Segment Open
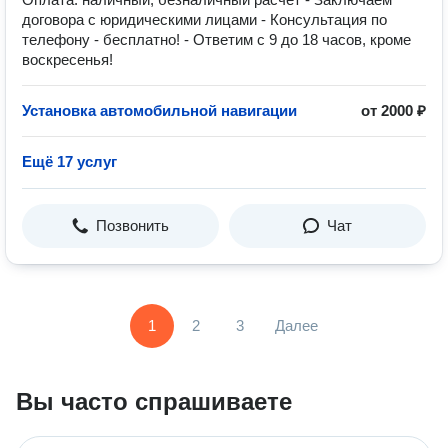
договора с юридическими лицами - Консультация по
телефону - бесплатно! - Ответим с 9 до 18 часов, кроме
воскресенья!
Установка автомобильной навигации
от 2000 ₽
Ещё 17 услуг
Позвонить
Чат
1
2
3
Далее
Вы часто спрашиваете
Segment Closed
Segment Open
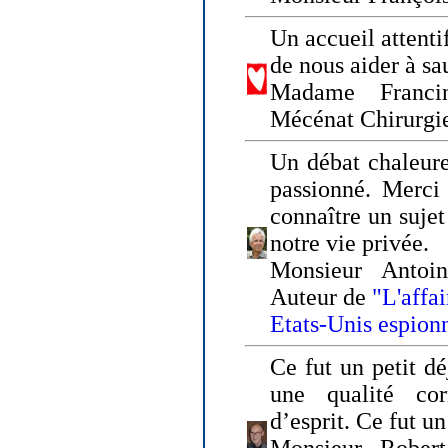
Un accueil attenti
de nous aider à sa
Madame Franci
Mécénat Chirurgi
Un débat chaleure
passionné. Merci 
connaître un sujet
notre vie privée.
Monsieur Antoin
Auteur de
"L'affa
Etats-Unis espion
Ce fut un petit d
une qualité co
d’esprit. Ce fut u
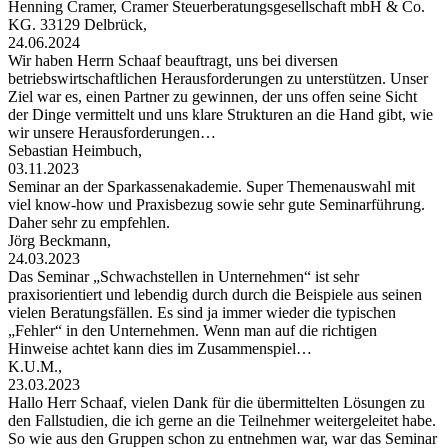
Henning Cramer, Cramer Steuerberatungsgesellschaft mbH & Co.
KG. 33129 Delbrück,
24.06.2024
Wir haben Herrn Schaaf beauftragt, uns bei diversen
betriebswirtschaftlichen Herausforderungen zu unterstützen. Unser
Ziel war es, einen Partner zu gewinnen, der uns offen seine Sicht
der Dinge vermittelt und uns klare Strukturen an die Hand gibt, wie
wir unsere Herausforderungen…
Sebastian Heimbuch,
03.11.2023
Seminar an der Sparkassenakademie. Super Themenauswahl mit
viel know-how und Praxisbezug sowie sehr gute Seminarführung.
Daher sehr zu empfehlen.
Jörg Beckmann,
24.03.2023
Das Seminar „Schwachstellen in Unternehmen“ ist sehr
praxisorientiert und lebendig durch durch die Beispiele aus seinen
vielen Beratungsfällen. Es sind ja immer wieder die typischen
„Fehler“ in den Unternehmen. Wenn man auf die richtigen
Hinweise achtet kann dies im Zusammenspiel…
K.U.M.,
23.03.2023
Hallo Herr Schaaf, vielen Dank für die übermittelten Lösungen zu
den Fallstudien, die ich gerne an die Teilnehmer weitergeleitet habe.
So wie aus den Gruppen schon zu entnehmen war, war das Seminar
Segment Closed
### Work request
List each line of the material that contains the word "Unternehmen". Case matters.

### Response to the task
Das Seminar „Schwachstellen in Unternehmen“ ist sehr
„Fehler“ in den Unternehmen. Wenn man auf die richtigen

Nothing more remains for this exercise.